> **Problem to work on**: An exact reprint of the data below is required, line for line.

> **Source material**:
---*---

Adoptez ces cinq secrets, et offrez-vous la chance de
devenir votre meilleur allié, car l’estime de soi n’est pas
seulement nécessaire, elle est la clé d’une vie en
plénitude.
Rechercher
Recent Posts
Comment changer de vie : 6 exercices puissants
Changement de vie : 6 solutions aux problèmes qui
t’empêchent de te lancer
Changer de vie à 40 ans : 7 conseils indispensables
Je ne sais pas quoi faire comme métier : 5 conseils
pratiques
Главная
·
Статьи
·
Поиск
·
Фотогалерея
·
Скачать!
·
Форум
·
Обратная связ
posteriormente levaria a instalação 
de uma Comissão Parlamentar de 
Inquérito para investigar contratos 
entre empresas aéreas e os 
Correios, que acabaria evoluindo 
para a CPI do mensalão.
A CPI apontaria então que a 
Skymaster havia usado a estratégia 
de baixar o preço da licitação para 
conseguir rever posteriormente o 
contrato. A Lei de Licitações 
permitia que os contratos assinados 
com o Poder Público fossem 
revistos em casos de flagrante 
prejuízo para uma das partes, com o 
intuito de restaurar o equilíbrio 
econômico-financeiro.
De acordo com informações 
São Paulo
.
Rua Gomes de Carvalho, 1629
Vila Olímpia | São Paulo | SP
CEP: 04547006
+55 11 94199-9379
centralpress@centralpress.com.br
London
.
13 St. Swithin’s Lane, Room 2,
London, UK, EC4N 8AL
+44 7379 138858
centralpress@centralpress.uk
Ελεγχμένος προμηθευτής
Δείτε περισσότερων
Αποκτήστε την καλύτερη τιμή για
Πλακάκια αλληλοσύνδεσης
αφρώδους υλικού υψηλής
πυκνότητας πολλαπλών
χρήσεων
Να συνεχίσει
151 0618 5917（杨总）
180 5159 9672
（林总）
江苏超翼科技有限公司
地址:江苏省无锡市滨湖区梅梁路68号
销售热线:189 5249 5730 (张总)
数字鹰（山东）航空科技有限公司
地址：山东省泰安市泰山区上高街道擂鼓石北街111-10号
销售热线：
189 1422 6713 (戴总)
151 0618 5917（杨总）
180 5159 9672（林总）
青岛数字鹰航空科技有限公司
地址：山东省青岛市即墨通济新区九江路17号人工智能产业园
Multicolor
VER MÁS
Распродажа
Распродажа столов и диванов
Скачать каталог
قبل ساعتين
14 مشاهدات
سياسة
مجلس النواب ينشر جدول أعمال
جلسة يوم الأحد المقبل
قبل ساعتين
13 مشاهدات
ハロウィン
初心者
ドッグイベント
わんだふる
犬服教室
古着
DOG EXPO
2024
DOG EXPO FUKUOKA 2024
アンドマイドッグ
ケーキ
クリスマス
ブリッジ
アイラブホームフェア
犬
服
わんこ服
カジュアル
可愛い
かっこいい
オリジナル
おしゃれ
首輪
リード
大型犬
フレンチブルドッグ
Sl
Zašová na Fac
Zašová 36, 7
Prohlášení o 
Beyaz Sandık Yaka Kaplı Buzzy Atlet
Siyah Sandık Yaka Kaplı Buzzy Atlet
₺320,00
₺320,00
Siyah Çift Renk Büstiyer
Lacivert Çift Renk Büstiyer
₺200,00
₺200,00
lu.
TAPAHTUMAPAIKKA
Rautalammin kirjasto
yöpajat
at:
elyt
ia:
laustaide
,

---*---

> **Your solution**:
Adoptez ces cinq secrets, et offrez-vous la chance de
devenir votre meilleur allié, car l’estime de soi n’est pas
seulement nécessaire, elle est la clé d’une vie en
plénitude.
Rechercher
Recent Posts
Comment changer de vie : 6 exercices puissants
Changement de vie : 6 solutions aux problèmes qui
t’empêchent de te lancer
Changer de vie à 40 ans : 7 conseils indispensables
Je ne sais pas quoi faire comme métier : 5 conseils
pratiques
Главная
·
Статьи
·
Поиск
·
Фотогалерея
·
Скачать!
·
Форум
·
Обратная связ
posteriormente levaria a instalação 
de uma Comissão Parlamentar de 
Inquérito para investigar contratos 
entre empresas aéreas e os 
Correios, que acabaria evoluindo 
para a CPI do mensalão.
A CPI apontaria então que a 
Skymaster havia usado a estratégia 
de baixar o preço da licitação para 
conseguir rever posteriormente o 
contrato. A Lei de Licitações 
permitia que os contratos assinados 
com o Poder Público fossem 
revistos em casos de flagrante 
prejuízo para uma das partes, com o 
intuito de restaurar o equilíbrio 
econômico-financeiro.
De acordo com informações 
São Paulo
.
Rua Gomes de Carvalho, 1629
Vila Olímpia | São Paulo | SP
CEP: 04547006
+55 11 94199-9379
centralpress@centralpress.com.br
London
.
13 St. Swithin’s Lane, Room 2,
London, UK, EC4N 8AL
+44 7379 138858
centralpress@centralpress.uk
Ελεγχμένος προμηθευτής
Δείτε περισσότερων
Αποκτήστε την καλύτερη τιμή για
Πλακάκια αλληλοσύνδεσης
αφρώδους υλικού υψηλής
πυκνότητας πολλαπλών
χρήσεων
Να συνεχίσει
151 0618 5917（杨总）
180 5159 9672
（林总）
江苏超翼科技有限公司
地址:江苏省无锡市滨湖区梅梁路68号
销售热线:189 5249 5730 (张总)
数字鹰（山东）航空科技有限公司
地址：山东省泰安市泰山区上高街道擂鼓石北街111-10号
销售热线：
189 1422 6713 (戴总)
151 0618 5917（杨总）
180 5159 9672（林总）
青岛数字鹰航空科技有限公司
地址：山东省青岛市即墨通济新区九江路17号人工智能产业园
Multicolor
VER MÁS
Распродажа
Распродажа столов и диванов
Скачать каталог
قبل ساعتين
14 مشاهدات
سياسة
مجلس النواب ينشر جدول أعمال
جلسة يوم الأحد المقبل
قبل ساعتين
13 مشاهدات
ハロウィン
初心者
ドッグイベント
わんだふる
犬服教室
古着
DOG EXPO
2024
DOG EXPO FUKUOKA 2024
アンドマイドッグ
ケーキ
クリスマス
ブリッジ
アイラブホームフェア
犬
服
わんこ服
カジュアル
可愛い
かっこいい
オリジナル
おしゃれ
首輪
リード
大型犬
フレンチブルドッグ
Sl
Zašová na Fac
Zašová 36, 7
Prohlášení o 
Beyaz Sandık Yaka Kaplı Buzzy Atlet
Siyah Sandık Yaka Kaplı Buzzy Atlet
₺320,00
₺320,00
Siyah Çift Renk Büstiyer
Lacivert Çift Renk Büstiyer
₺200,00
₺200,00
lu.
TAPAHTUMAPAIKKA
Rautalammin kirjasto
yöpajat
at:
elyt
ia:
laustaide
,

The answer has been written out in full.